Whether to convert or not convert a Traditional IRA to a Roth IRA is a popular question among clients and prospects alike. The topic has only gained in popularity as back-door Roth contributions have once again come under increased political scrutiny with the Build Back Better legislation.
By converting a Traditional IRA to a Roth IRA, the accountholder gains the following benefits:
- All future gains and withdrawals will be free from taxes, assuming no withdrawals are made prior to age 59 ½ (certain exceptions apply).
- The accountholder will not be required to take minimum distributions during his/her lifetime.
The downside to converting a Traditional IRA to a Roth IRA is the taxes on the contributions and gains to date are due upon conversion. While the tax bill can be paid out of the proceeds from the conversion, the conversion itself might not make economic sense if the total proceeds are reduced by the tax bill. If you’re under age 59 ½, paying the taxes out of the conversion proceeds would result in a 10% early withdrawal penalty, which would likely make the conversion unattractive. Having the liquidity in other accounts to cover the tax bill is generally a best practice for Roth conversions.
Beyond that, there are a few important factors to consider when contemplating a Roth conversion.
The funds being converted from a Traditional IRA to a Roth IRA are included in your adjusted gross income, which is used to determine your marginal tax bracket. A poorly planned conversion would push the accountholder into higher tax bracket, leading to higher than necessary taxes.

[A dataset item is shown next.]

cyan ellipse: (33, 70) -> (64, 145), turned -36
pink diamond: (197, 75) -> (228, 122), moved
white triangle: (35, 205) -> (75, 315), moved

Additionally, depending on your income levels a Roth conversion could trigger a Medicare Income Related Monthly Adjustment Amount (IRMAA) or prevent you from receiving the Premium Tax Credit. IRMAA is an extra charge added to your Medicare Part B premium when your income exceeds certain levels
A Roth conversion cannot be reversed. So, if you converted a Traditional IRA in a given year and unexpectedly pushed yourself into a higher tax bracket you would be stuck. You wouldn’t be able to undo the conversion.
The Big Picture
Roth conversions should be done within the overall context of the accountholder’s lifetime plan. Looking at a Roth conversion otherwise can lead to unintended consequences and future tax inefficiency.